Problem details
Copy, word for word, the lines of the entries below between the one with "realizará un encuentro" and the one with "bre. Esta mañana, la", inclusive, and leave out everything else.

Material provided

______________________________

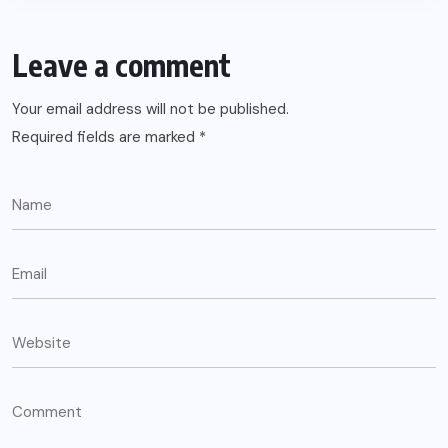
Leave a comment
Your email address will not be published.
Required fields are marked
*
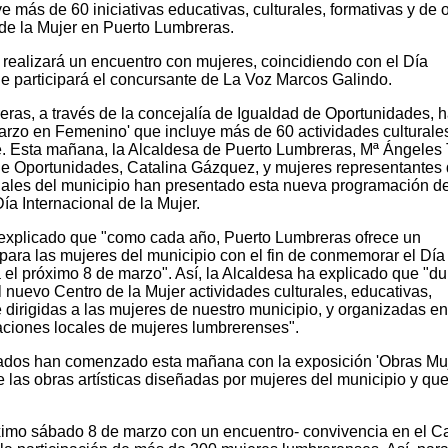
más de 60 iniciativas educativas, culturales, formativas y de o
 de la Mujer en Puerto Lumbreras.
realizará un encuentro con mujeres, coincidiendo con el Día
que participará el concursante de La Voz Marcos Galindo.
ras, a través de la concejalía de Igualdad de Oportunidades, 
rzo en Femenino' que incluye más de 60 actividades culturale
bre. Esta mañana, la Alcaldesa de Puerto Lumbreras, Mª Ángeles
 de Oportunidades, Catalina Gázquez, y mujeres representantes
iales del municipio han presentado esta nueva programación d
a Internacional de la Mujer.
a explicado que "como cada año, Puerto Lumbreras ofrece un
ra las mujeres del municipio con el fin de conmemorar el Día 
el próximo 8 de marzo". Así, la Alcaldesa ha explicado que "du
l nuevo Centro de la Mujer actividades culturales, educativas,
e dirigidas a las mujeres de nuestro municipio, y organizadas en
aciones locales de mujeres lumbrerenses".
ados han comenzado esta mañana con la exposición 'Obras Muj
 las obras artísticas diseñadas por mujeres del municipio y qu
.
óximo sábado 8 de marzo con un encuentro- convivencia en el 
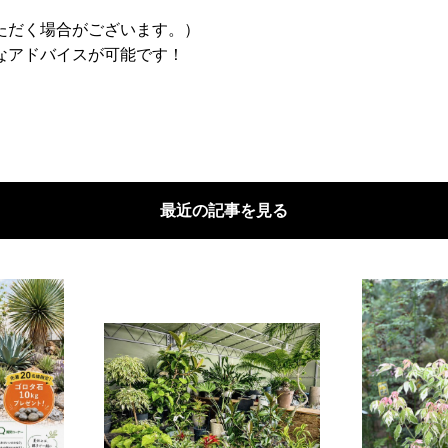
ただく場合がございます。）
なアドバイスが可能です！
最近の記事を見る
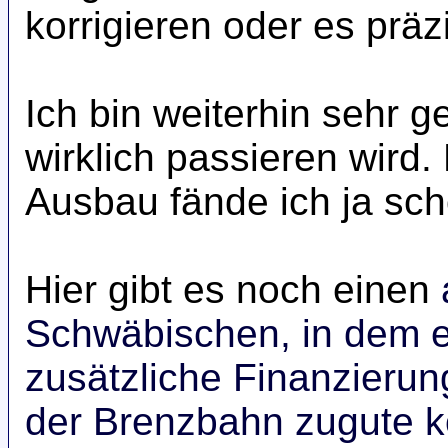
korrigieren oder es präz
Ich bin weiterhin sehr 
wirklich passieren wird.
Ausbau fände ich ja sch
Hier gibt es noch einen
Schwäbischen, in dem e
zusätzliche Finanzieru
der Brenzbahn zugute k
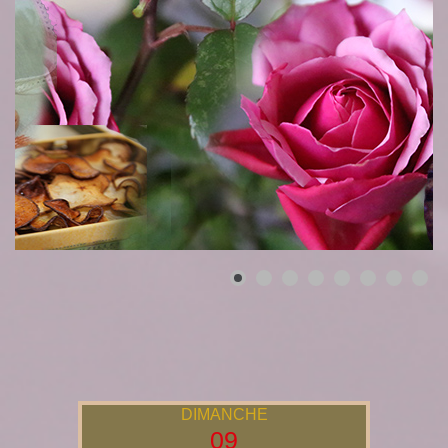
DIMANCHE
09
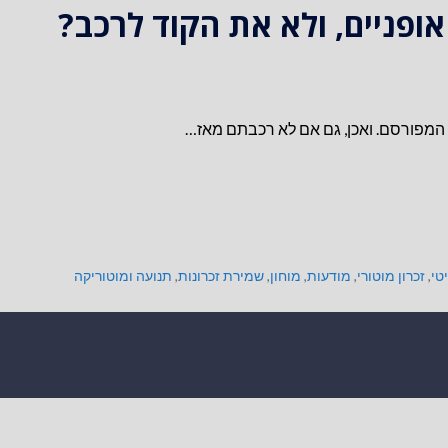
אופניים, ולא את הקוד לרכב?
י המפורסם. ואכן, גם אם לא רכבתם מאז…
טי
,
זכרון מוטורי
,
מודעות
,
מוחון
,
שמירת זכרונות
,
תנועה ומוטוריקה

______________________________

Result below
realizará un encuentro con mujeres, coincidiendo con el Día
que participará el concursante de La Voz Marcos Galindo.
ras, a través de la concejalía de Igualdad de Oportunidades, 
rzo en Femenino' que incluye más de 60 actividades culturale
bre. Esta mañana, la Alcaldesa de Puerto Lumbreras, Mª Ángeles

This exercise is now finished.